Top of SUPPLIED ENTRIES
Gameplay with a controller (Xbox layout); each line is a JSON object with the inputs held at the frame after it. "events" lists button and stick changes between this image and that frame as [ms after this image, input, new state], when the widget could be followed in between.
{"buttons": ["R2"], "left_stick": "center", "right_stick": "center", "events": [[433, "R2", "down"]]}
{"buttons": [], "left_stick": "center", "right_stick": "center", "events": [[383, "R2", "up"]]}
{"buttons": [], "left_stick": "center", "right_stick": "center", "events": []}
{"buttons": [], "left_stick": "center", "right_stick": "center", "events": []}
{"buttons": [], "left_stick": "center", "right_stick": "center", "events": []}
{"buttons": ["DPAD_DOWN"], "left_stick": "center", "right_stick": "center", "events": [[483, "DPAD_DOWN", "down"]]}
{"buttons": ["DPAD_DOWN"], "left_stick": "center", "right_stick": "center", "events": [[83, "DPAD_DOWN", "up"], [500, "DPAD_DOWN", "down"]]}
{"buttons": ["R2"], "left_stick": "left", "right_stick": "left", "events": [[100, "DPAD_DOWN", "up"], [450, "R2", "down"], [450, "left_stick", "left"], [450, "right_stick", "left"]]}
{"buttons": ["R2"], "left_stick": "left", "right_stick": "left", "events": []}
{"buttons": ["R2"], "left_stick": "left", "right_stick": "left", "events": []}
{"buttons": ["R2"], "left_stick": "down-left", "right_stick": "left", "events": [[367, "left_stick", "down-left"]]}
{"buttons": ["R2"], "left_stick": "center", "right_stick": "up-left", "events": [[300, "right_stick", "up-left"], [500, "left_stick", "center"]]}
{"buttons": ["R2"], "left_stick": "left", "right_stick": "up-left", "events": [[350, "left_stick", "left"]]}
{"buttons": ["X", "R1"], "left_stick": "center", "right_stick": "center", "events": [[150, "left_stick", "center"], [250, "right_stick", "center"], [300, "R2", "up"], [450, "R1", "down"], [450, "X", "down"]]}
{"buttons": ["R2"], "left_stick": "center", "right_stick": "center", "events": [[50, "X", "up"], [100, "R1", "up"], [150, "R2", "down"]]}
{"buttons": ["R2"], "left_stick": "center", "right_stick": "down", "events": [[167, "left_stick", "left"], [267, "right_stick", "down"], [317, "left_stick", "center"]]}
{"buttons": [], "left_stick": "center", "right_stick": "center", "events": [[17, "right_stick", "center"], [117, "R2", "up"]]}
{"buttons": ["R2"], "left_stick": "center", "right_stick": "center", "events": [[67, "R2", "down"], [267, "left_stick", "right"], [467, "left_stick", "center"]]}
Bottom of SUPPLIED ENTRIES
Reproduce every record above exactly.

SOLUTION:
Gameplay with a controller (Xbox layout); each line is a JSON object with the inputs held at the frame after it. "events" lists button and stick changes between this image and that frame as [ms after this image, input, new state], when the widget could be followed in between.
{"buttons": ["R2"], "left_stick": "center", "right_stick": "center", "events": [[433, "R2", "down"]]}
{"buttons": [], "left_stick": "center", "right_stick": "center", "events": [[383, "R2", "up"]]}
{"buttons": [], "left_stick": "center", "right_stick": "center", "events": []}
{"buttons": [], "left_stick": "center", "right_stick": "center", "events": []}
{"buttons": [], "left_stick": "center", "right_stick": "center", "events": []}
{"buttons": ["DPAD_DOWN"], "left_stick": "center", "right_stick": "center", "events": [[483, "DPAD_DOWN", "down"]]}
{"buttons": ["DPAD_DOWN"], "left_stick": "center", "right_stick": "center", "events": [[83, "DPAD_DOWN", "up"], [500, "DPAD_DOWN", "down"]]}
{"buttons": ["R2"], "left_stick": "left", "right_stick": "left", "events": [[100, "DPAD_DOWN", "up"], [450, "R2", "down"], [450, "left_stick", "left"], [450, "right_stick", "left"]]}
{"buttons": ["R2"], "left_stick": "left", "right_stick": "left", "events": []}
{"buttons": ["R2"], "left_stick": "left", "right_stick": "left", "events": []}
{"buttons": ["R2"], "left_stick": "down-left", "right_stick": "left", "events": [[367, "left_stick", "down-left"]]}
{"buttons": ["R2"], "left_stick": "center", "right_stick": "up-left", "events": [[300, "right_stick", "up-left"], [500, "left_stick", "center"]]}
{"buttons": ["R2"], "left_stick": "left", "right_stick": "up-left", "events": [[350, "left_stick", "left"]]}
{"buttons": ["X", "R1"], "left_stick": "center", "right_stick": "center", "events": [[150, "left_stick", "center"], [250, "right_stick", "center"], [300, "R2", "up"], [450, "R1", "down"], [450, "X", "down"]]}
{"buttons": ["R2"], "left_stick": "center", "right_stick": "center", "events": [[50, "X", "up"], [100, "R1", "up"], [150, "R2", "down"]]}
{"buttons": ["R2"], "left_stick": "center", "right_stick": "down", "events": [[167, "left_stick", "left"], [267, "right_stick", "down"], [317, "left_stick", "center"]]}
{"buttons": [], "left_stick": "center", "right_stick": "center", "events": [[17, "right_stick", "center"], [117, "R2", "up"]]}
{"buttons": ["R2"], "left_stick": "center", "right_stick": "center", "events": [[67, "R2", "down"], [267, "left_stick", "right"], [467, "left_stick", "center"]]}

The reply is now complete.